Брагинский раздраженно вздыхает, проводя по лицу рукой.
- Мне тебя учить? Розы, клевер, чертополох – что там у тебя еще?
В этот момент Англия совсем все понимает и, торопливо покивав, шагает прочь, напрягая слух и второе зрение.
Если действительно внимательно смотреть и действительно хорошо слушать, то понимаешь, что это не шепот ветра, не шелест, и вокруг тебя не маки. Среди сонных, спокойных ромашек плачут маргаритки, жалуются анютины глазки, вздыхают лилии, молчат васильки, не смея подать голос – и, наконец, среди десятков других трав и цветов русского поля…
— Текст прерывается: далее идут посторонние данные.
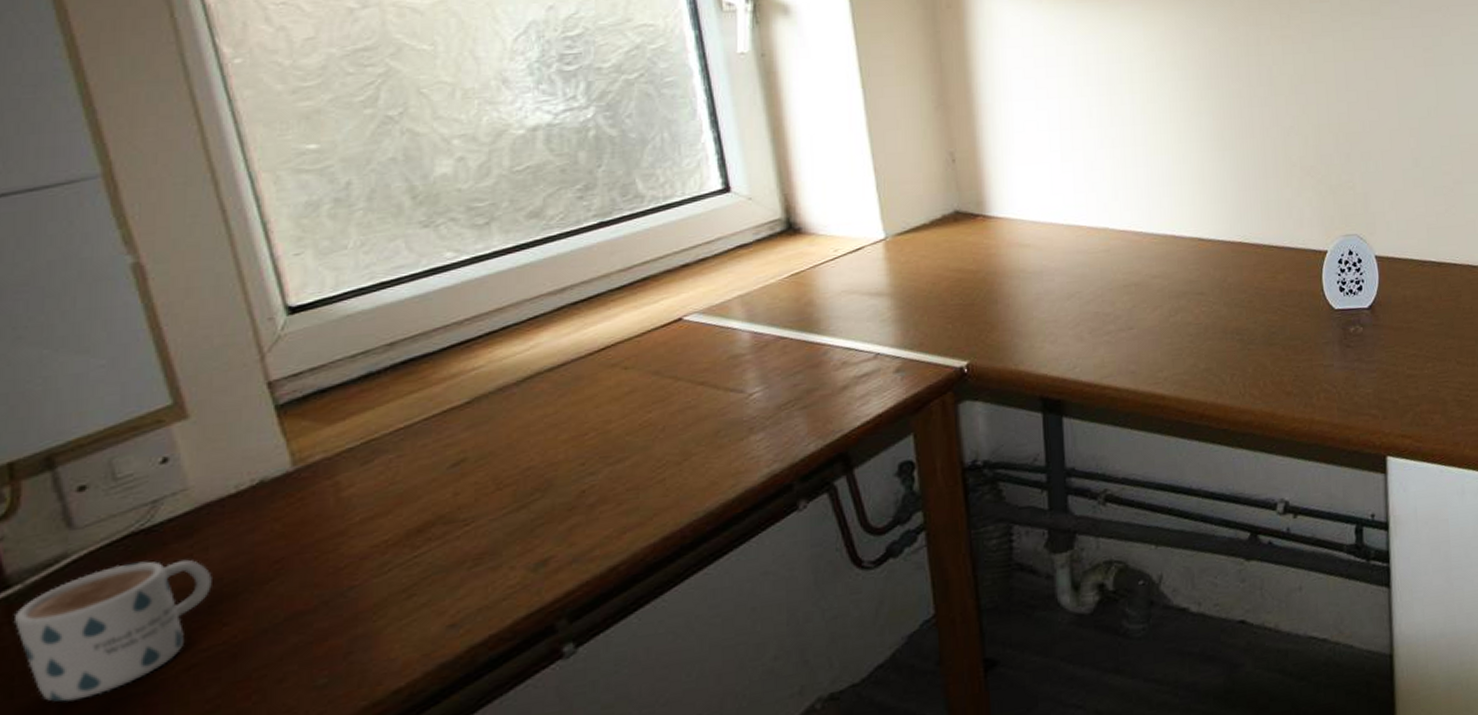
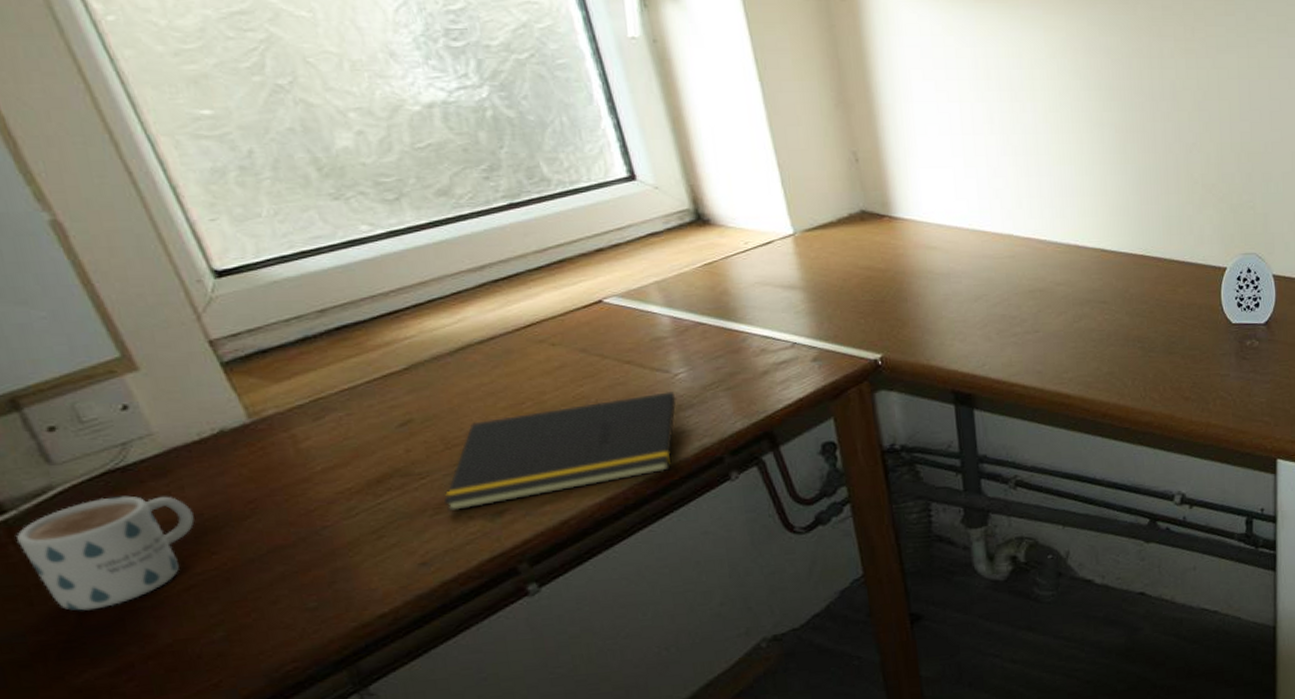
notepad: none [485,413,748,563] -> present [443,392,677,512]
Роза скользит в руку, не раня шипами. Вздох облегчения ввинчивается в самое сердце – Британия. Как шепот над спящим ребенком, как шелест волн, как поцелуй – Британия.
Артур смаргивает злые виноватые слезы, баюкая в ладонях розу – одну из многих душ, заведенных им на погибель в припадке гордыни и брошенных в севастопольской земле.
Еще до того, как новая, большая война перепахала Каткартов холм, он приходил к ним, но, стоя у могил, не чувствовал ничего. Не было там его мальчиков из легкой кавалерии, не было генералов и рядовых. Они растворились в бескрайних русских равнинах, так же верно, как Великая армия Франции.
«Из России не возвращаются», - любил говорить Франция. «Я не вернулся. Ты не вернулся».
Он долго посмеивался над французским сентиментальным бредом, пока не понял простую истину: Россия – страна не только живых.
И – не только русских.
Англия глубоко вздыхает, вытирая лицо рукавом, и шагает глубже в поле – нужно успеть собрать побольше, пока не истекло отпущенное хозяином этой земли время. Сегодня они возвращаются домой.
Стоя в цветочном море, Брагинский запрокидывает голову, слушая ветер. Лицо его безмятежно.